На участке «Сухой» Данила заложил, в открытую жилу разведочную штольню; начальником ее стал Иннокентий Зверев.

Зима в тот год явилась рано. В середине октября замерзли Мунга и байкалы, а в конце месяца морозы сковали голую, бесснежную землю.

Усольцев верхом ехал в Синяху, где искали золото старики во главе с Иваном Мартыновым: он надеялся засветло добраться до них и заночевать там. У Чистых ключей его застиг ветер, исколол уши и обжег лицо.

В глубокой щели извилистого Скалистого лога было тихо. С боков нависали разрушенные каменистые стены страшной высоты. В логу лишь кое-где у подошвы северной стены торчали уродливые, окоченевшие лиственницы да высоко-высоко на солнцепеке цеплялись за расщелины редкие кустики багульника. Почти в упор сошедшиеся гигантские хребты синяхинского водораздела стояли голыми, без леса, в неприступной броне изломанных гранитов.

Скалистый лог тянулся километра на два и внезапно оборвался, распахнулся широкой падью. На просторе пади Чалка повеселел, навострил уши: вдали завиднелось зимовье.

В зимовье было безлюдно и холодно. На нарах, покрытых примятым сеном, валялись дохи, козьи унты и пожелтевшая от старости бурятская кошма. Усольцев принес хвороста и развел огонь.

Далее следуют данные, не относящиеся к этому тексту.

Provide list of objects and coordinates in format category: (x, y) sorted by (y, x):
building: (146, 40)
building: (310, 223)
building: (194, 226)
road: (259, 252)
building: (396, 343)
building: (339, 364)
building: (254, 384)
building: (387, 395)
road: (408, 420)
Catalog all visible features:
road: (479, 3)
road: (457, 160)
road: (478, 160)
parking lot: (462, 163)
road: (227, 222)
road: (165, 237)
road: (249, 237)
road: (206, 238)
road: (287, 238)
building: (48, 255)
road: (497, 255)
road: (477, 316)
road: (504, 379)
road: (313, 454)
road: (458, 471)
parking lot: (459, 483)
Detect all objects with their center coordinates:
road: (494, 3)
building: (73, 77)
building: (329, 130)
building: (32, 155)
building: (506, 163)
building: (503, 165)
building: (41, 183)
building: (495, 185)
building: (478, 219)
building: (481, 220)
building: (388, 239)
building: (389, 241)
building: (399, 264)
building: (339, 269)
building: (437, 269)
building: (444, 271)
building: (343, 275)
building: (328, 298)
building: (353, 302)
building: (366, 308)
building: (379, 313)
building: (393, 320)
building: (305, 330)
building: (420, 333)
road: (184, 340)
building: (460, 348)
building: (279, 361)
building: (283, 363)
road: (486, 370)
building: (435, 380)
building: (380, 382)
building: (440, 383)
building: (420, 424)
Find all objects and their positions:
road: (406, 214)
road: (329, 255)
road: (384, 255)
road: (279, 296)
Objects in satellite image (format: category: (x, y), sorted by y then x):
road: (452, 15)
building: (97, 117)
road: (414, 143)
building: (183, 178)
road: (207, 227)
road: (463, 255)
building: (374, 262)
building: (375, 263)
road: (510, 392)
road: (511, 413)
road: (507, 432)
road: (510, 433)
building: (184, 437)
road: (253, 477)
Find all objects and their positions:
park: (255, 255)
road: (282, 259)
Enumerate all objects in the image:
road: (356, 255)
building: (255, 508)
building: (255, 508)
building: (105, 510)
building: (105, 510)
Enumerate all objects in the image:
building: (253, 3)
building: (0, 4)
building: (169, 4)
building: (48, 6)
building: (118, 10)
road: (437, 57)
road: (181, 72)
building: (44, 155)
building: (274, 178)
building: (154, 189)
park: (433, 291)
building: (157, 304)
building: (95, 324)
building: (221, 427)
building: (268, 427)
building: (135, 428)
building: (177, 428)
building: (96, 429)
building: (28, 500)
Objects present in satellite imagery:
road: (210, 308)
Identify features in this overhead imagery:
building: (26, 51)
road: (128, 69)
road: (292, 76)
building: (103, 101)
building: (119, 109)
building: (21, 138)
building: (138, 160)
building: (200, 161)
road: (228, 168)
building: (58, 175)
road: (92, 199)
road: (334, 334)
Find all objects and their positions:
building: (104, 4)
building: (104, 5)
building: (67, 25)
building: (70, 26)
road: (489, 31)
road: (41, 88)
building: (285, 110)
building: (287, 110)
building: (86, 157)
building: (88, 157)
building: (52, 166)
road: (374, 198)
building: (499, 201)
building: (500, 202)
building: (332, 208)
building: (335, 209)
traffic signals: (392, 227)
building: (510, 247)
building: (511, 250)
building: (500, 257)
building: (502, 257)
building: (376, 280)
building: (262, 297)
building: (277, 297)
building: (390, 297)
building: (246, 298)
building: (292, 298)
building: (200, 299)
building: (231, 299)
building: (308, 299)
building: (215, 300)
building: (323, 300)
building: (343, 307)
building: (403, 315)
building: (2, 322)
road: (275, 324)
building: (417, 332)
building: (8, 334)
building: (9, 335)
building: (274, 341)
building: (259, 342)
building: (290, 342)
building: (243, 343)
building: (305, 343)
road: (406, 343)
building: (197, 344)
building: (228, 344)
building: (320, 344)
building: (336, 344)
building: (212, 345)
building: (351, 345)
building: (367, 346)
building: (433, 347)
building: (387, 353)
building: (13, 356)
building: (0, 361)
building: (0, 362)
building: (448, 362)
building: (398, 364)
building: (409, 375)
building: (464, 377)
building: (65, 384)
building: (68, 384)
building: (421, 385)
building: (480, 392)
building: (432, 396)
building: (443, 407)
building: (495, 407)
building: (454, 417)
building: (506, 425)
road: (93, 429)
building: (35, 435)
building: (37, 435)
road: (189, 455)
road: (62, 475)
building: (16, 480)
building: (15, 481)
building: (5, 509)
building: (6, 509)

Пришел Калистрат, оторвал с усов ледяные сосульки и тогда только сказал:

— Ну, здравствуй. Замерз? Сбрось полушубок-то... Чай сварим.

Калистрат принес мешок со льдом и, наколов его, набросал в чайник.

Вскоре пришли остальные старики. Они поздоровались с Усольцевым, кряхтя переобулись в сухие портянки и унты, и в ожидании обеда завалились на нары.

Калистрат расстелил на нарах полог, нарезал оттаявшего хлеба и поставил на середину стола бадейку с пельменями.

— Садись, Василий Алексеевич, хлебать с нами, — сказал старшинка.

Ели молча. Только за густым и жирным карымским чаем старики отмякли, повеселели.

Чай они пили очень долго. И когда выпили весь, стали варить еще.

Усольцев смотрел, как Калистрат сушил на железном совке золото. Желтая щепотка золота, и отдельно, как жевок серы, лежал самородок.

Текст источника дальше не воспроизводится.